The article in The New York Times described a Waldorf school in California and its unexpected popularity among top employees of large high-tech companies such as Google, Apple, Yahoo and Hewlett-Packard. After its publication, Americans across the country wondered, what is Waldorf education, and where are the Waldorf schools?
In fact, New England is home to some of the oldest Waldorf schools in the country, which have educated hundreds of students in this region for more than six decades.
“I want my children to develop a love of learning and a confidence that they can solve problems in an increasingly complex world, and that’s what we’re experiencing at Pine Hill Waldorf School” stated Brendan LeBlanc, executive at a “Big 4” accounting firm in Boston and parent of two students who attend Pine Hill Waldorf School in Wilton, NH.
In competitive industries—such as that of technology—a key to success involves the ability to solve problems creatively. Rudolf Steiner, who founded the Waldorf school movement in 1919, believed that education should develop creative thinking ability in students. Waldorf schools focus on developing capacities that allow students to improve the ways in which they learn. Involving movement and art in learning, for instance, allows new information to connect to more areas of the brain. On any given day in a Waldorf school, students may sing their multiplication table, paint their botany assignment and dance their French lesson.
“The current evidence simply does not support the theory that a high-media diet leads to more thoughtful or well-behaved students,” said Jacqueline Davis, Ed.M., of Pine Hill Waldorf School in Wilton. “There is growing evidence that screen time is negatively correlated with attention span and literacy, yet each year school districts place more laptops in more classrooms. So if more screen time isn’t helping, could less screen time help?”
Davis, who earned a master’s degree in human development and psychology from Harvard Graduate School of Education, teaches innovative movement classes at Pine Hill Waldorf School in Wilton, NH. Pine Hill Waldorf School recently pioneered the “movable classroom” in the United States, which brings movement into academics and includes the removal of traditional desks in early grades in favor of a movable arrangement of benches and cushions.

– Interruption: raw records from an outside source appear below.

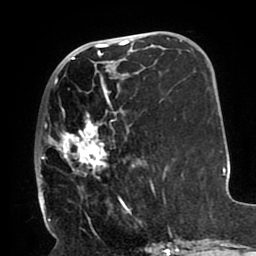
Breast MRI (dynamic contrast-enhanced), one axial slice. Position 39 of 80 along the scan axis. Cropped to one breast. Dynamic contrast-enhanced series, time point 2 of 8 at this slice position (early post-contrast). 1.5 T. TE 2.5 ms, TR 5.2 ms. 256 × 256 image matrix, field of view 190 × 190 mm. Female patient.
Outlined on this slice (semi-automatic segmentation, software-assisted and operator-edited):
- enhancing-tissue mask used for the functional tumour volume (all voxels passing the contrast-enhancement thresholds inside the analysis volume; usually the tumour): bounding box <40,66,151,212> (left, top, right, bottom; pixels)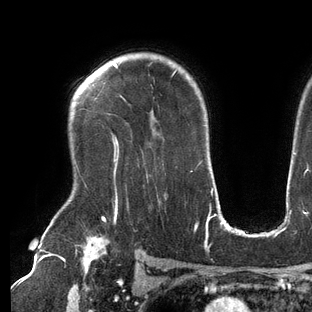
Breast MRI (dynamic contrast-enhanced), one axial slice. Slice 103 of 144 in the series (ordered by position). Cropped to one breast. Dynamic contrast-enhanced series, time point 2 of 6 at this slice position (early post-contrast). 3 T. TE 2.7 ms, TR 6.5 ms. 1.2 mm slice thickness. 312 × 312 image matrix. Female patient.
Structures marked on this image (semi-automatic segmentation, software-assisted and operator-edited):
- enhancing-tissue mask used for the functional tumour volume (all voxels passing the contrast-enhancement thresholds inside the analysis volume; usually the tumour): bounding box [x1, y1, x2, y2] px = [113, 63, 177, 209]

Across the road from Pine Hill Waldorf School is High Mowing School, a boarding and day school for high school students. Here, both modern technology and the arts have a role in academics. At High Mowing School, computers are used as a learning tool in grades 9-12, but the school curriculum emphasizes learning through human interaction and experience in the natural world. Course content such as Tai Chi, naturalist education, digital arts and thermodynamics offers students an opportunity to discover new interests and connections across the curriculum.
“Schools really are about awakening capacities in our young people,” said Robert Sim, Ph.D., Academic Dean at High Mowing School. “You’re simply not going to get the same thing from a computer that you get through authentic human interaction with teachers who bring life experience, insight and expertise to their students.”